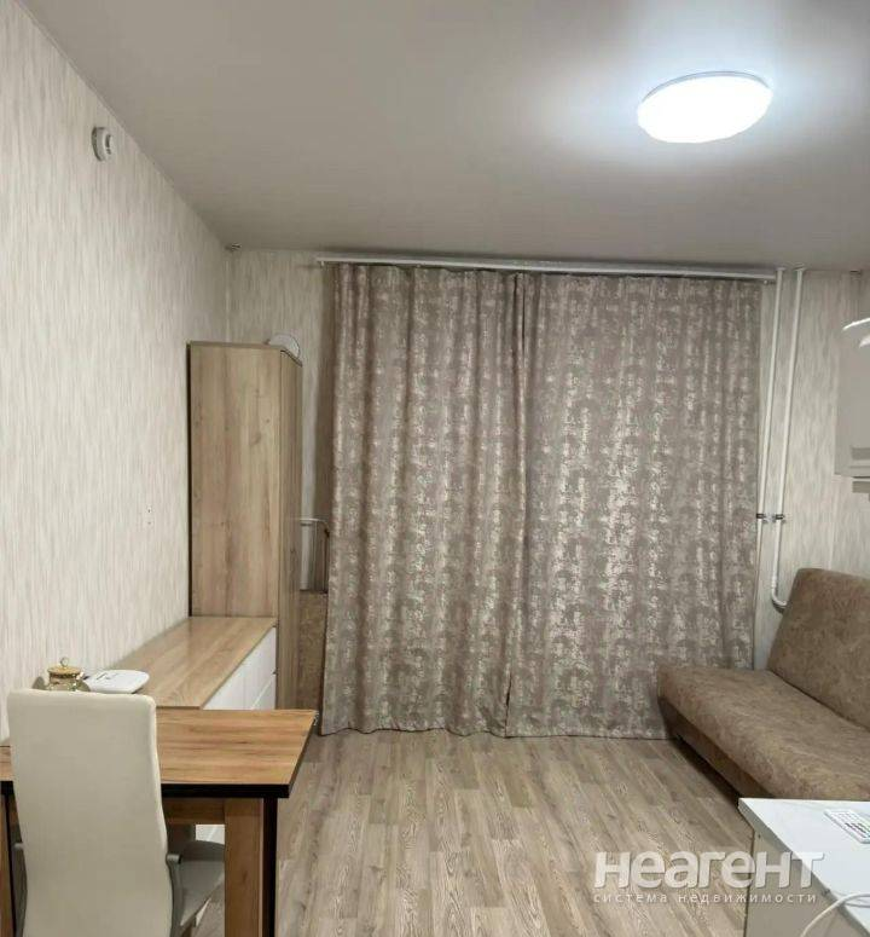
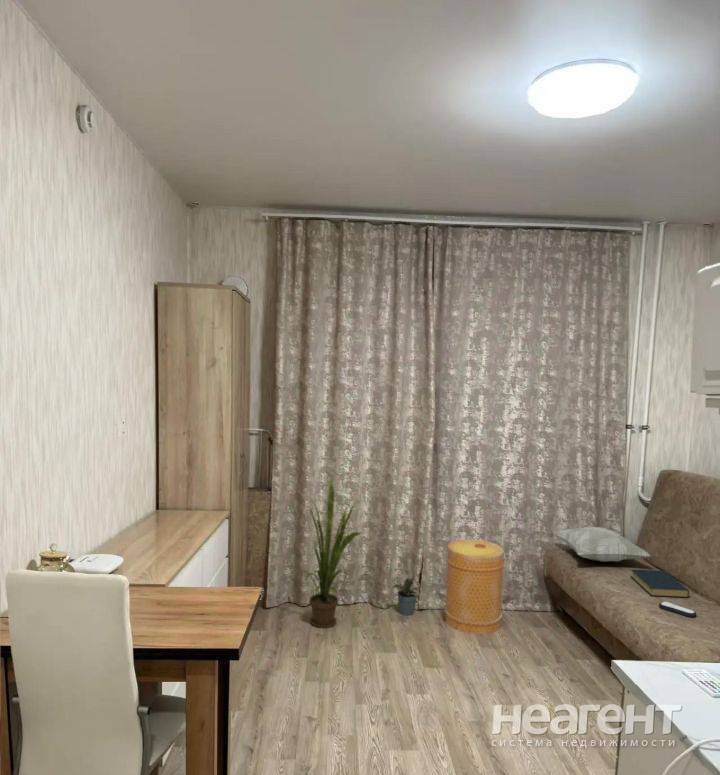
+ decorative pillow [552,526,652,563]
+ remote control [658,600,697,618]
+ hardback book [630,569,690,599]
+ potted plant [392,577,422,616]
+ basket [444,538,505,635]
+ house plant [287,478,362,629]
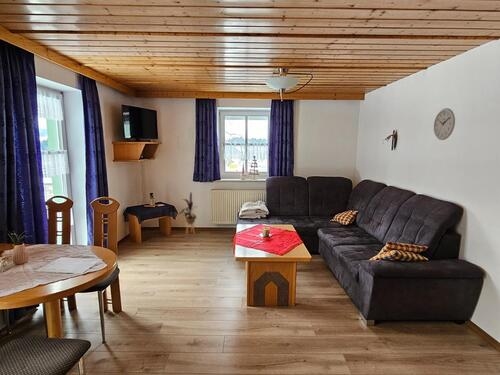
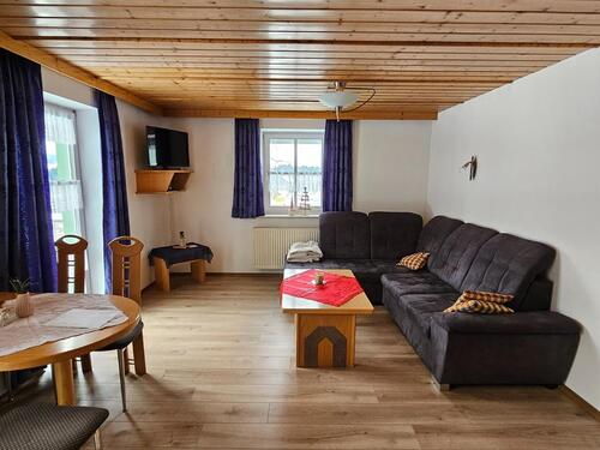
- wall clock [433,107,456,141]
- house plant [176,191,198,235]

...

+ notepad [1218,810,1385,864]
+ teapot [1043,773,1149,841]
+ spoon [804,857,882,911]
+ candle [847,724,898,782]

# [What the task asks]
Within the data, tally each line containing the string "plant". Answer with the number by itself.

# [Solution for this exercise]
3